Same goes for the future of lending. As The Wall Street Journal reported, a growing number of lenders  including Synchrony Financial, Ford Motor Credit Co., and Prestige Financial Services, "have looked into the future and believe it could include artificial intelligence as a tool to take increasing amounts of data and find relationships between variables to help determine creditworthiness."

These ZestFinance customers shared with the WSJ their take on the promise of machine learning and what it can do for their lending practices. Prestige, an auto lender owned by the same group that controls the NBA's Utah Jazz, was wrestling with how to boost business while maintaining underwriting standards in a tough subprime auto market. Working with Zest, Prestige's modelers started drilling down into some 2,700 borrower characteristics instead of the couple dozen that the lender typically had on its risk-assessment scorecard.
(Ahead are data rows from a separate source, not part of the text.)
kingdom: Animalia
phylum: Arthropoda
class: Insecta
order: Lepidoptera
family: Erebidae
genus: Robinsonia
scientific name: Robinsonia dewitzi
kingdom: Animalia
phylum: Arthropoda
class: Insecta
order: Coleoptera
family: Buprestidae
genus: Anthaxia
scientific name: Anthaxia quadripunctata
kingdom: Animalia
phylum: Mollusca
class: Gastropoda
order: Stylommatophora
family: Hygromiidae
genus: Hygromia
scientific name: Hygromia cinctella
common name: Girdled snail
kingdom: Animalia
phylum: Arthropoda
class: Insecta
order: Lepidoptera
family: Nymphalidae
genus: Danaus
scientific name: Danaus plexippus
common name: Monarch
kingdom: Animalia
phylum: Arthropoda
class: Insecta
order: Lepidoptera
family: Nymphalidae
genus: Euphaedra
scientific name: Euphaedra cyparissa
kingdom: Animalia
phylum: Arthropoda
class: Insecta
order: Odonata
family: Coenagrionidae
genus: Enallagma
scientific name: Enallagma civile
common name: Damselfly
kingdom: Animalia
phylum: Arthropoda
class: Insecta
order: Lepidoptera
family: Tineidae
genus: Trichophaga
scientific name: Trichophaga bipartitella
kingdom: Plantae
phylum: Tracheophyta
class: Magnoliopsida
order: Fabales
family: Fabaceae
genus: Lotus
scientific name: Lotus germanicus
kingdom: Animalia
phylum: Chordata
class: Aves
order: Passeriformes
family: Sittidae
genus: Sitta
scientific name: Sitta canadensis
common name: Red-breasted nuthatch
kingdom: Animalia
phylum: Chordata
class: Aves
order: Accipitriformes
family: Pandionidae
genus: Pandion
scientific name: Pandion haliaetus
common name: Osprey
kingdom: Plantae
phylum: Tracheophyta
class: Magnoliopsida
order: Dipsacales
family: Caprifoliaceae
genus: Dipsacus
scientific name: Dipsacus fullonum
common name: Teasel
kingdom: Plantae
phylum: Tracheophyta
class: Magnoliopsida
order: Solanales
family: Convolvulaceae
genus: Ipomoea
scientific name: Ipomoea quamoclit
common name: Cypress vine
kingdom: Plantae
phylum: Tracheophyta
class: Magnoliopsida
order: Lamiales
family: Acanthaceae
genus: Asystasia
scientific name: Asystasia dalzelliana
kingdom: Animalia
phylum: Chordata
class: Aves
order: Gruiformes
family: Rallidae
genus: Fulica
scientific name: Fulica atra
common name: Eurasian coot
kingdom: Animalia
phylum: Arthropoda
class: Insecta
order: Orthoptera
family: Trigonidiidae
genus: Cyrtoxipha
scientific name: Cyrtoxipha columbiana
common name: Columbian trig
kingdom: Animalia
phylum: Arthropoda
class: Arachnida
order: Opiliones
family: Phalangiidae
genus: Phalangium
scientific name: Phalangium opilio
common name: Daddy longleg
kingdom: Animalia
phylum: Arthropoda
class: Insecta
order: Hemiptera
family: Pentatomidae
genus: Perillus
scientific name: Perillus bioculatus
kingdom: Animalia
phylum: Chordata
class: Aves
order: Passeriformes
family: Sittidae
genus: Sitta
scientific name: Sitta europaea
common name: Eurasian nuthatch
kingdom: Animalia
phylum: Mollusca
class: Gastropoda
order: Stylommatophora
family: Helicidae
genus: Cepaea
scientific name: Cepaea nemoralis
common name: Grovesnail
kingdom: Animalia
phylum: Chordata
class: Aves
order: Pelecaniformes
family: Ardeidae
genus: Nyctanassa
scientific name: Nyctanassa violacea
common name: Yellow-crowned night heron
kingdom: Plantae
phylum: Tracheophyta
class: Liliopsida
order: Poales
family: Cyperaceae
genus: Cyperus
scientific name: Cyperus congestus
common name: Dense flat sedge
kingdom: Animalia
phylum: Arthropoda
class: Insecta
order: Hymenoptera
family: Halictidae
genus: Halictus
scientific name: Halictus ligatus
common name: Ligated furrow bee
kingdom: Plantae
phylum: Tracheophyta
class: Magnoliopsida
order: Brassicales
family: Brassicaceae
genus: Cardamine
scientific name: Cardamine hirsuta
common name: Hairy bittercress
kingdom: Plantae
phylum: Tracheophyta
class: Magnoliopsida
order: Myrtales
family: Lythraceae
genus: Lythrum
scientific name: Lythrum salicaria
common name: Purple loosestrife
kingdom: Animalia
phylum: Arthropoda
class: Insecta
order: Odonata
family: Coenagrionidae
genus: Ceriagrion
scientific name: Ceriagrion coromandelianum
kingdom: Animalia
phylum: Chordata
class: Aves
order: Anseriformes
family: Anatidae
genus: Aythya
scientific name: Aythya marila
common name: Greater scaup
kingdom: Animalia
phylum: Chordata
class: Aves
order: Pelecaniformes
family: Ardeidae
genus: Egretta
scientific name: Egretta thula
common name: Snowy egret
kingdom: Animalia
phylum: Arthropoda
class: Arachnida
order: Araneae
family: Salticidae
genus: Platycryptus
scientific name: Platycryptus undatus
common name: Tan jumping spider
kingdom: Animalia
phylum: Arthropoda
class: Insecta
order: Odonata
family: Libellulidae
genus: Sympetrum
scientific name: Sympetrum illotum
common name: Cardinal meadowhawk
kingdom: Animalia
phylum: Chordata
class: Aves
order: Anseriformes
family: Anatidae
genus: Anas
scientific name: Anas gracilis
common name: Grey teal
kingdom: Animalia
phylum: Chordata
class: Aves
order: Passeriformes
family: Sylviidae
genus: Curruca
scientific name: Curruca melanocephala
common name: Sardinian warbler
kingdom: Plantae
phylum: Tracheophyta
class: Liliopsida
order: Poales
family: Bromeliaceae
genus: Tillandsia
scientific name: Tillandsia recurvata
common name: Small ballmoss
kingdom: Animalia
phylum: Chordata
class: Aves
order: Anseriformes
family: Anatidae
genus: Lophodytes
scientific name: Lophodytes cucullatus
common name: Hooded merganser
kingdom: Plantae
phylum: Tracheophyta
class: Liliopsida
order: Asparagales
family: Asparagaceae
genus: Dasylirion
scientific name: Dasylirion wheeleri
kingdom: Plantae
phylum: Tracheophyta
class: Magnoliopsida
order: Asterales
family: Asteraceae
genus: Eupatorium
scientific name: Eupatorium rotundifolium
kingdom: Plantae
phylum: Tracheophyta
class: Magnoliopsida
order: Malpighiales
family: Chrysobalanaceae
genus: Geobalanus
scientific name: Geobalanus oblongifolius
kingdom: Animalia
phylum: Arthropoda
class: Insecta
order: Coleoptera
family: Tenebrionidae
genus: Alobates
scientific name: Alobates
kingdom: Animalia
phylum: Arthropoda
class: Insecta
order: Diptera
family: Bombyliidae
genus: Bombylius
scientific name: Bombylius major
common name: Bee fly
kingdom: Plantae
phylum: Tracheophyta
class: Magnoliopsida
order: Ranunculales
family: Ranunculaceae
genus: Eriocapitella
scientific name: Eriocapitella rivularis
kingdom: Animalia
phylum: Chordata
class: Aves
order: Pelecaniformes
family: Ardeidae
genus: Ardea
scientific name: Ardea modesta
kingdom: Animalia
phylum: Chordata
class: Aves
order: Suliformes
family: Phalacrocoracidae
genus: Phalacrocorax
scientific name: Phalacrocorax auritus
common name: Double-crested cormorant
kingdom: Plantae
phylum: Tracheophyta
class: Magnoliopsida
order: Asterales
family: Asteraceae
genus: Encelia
The work of developing new machine-learning models yielded some fresh insights. Bankruptcy, for example, was always a crucial signal for creditworthiness. But, as the WSJ wrote, "the timing of a bankruptcy is important because individuals are restricted from repeatedly trying to wipe out their debts. So someone fresh out of bankruptcy for the first time might be a better credit risk than someone who filed, say, six years ago." Instead of looking simply at whether a potential borrower has ever filed for bankruptcy, for example, Prestige's new machine-learning model considered such factors as when the bankruptcy happened and analyzed that data with other variables, including previous car-payment records and time spent living in his or her current residence.

Prestige saw a boost in business almost immediately after implementing its ML credit model. The lender’s volume in September 2018 was $55 million, more than double the amount from August 2017 during the tightest credit conditions. The new loans perform as well as those made under the old system.